Targanta Therapeutics
- Type: Public (Nasdaq: TARG)
- Industry: Biotechnology
- Founded: 1997 (as PhageTech Inc.)
- Defunct: 2009
- Fate: Acquired
- Successor: The Medicines Company
- Headquarters: Cambridge, Massachusetts
- Number of employees: 82 9/24/07 per S-1
- Website: http://www.themedicinescompany.com/

= Targanta Therapeutics Corporation =

Targanta Therapeutics Corporation was a biopharmaceutical company headquartered in Cambridge, Massachusetts. The company also had operations in Indianapolis, Montreal and Toronto. Targanta completed its initial public offering on October 9, 2007 and traded on the Nasdaq market under the symbol: TARG. Targanta was acquired by The Medicines Company in 2009.

==Development programs==

Targanta's lead product candidate was oritavancin; a novel, semi-synthetic glycopeptide antibiotic being developed to treat serious Gram-positive infections in the hospital and other institutional settings. Oritavancin was originally discovered and developed by Eli Lilly; Targanta acquired worldwide rights to oritavancin from InterMune in late 2005. Data presented at the 47th Annual Interscience Conference on Antimicrobial Agents and Chemotherapy (ICAAC) in September 2007 demonstrated that oritavancin possesses potent and rapid bactericidal activity in vitro against a broad spectrum of both resistant and susceptible Gram-positive bacteria, including Staphylococcus aureus, methicillin-resistant Staphylococcus aureus, Enterococci, Clostridioides difficile and Streptococci. Results have been presented but not yet published from two pivotal Phase 3 clinical trials testing the efficacy of oritavancin for the treatment of Complicated skin and skin-structure infections (cSSSI) caused by Gram-positive bacteria. The primary endpoints of both studies were successfully met, with oritavancin achieving efficacy with fewer days of therapy than the comparator agents (vancomycin followed by cephalexin).

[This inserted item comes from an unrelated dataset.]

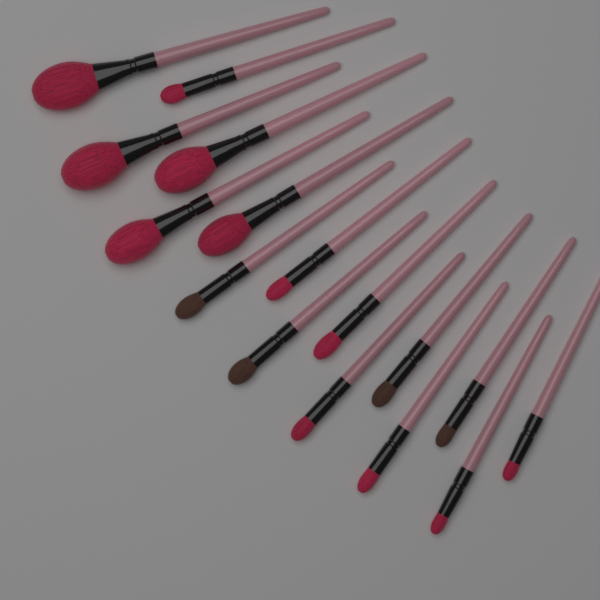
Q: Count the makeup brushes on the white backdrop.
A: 16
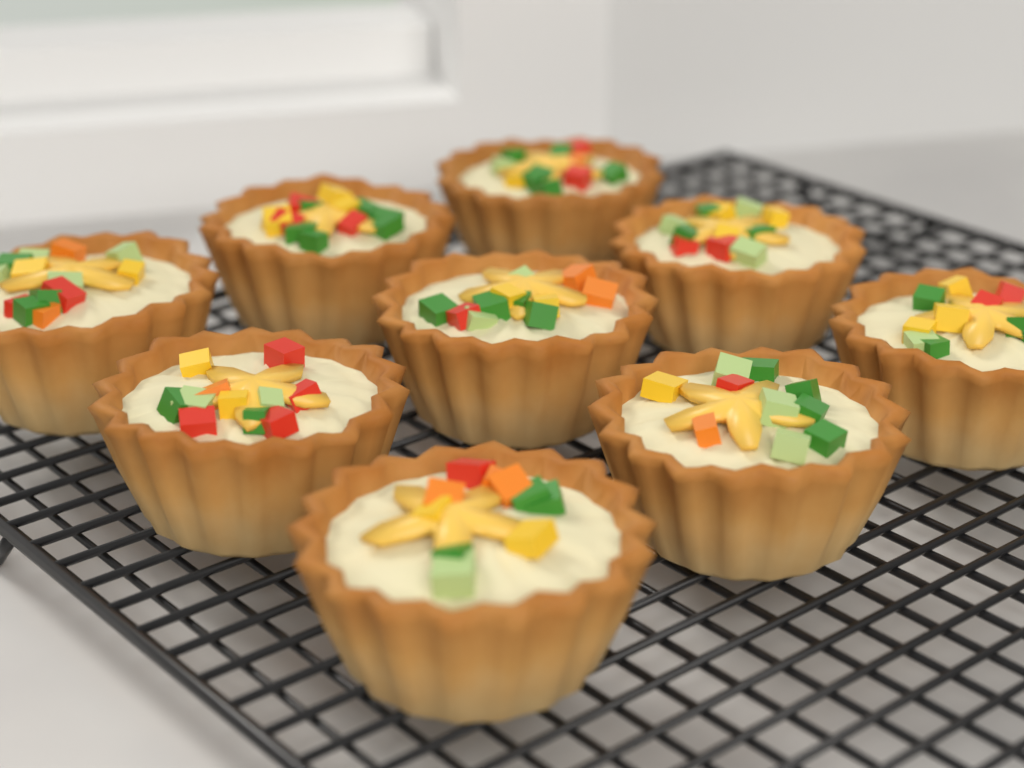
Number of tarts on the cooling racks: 9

In addition, oritavancin showed a significantly improved safety profile with a 19.2 percent relative reduction in the overall incidence of adverse events versus vancomycin/cephalexin (p<0.001) in the second and larger pivotal trial.

Targanta also developed a novel drug discovery platform to generate molecules that deliver antibiotics directly to the bone. Also at the 47th ICAAC meeting in September 2007, Targanta presented the first in vivo pre-clinical data on candidates from this program, demonstrating efficacy of its rifabutin-bisphosphonate prodrug (TT99000647) in a rabbit osteomyelitis model.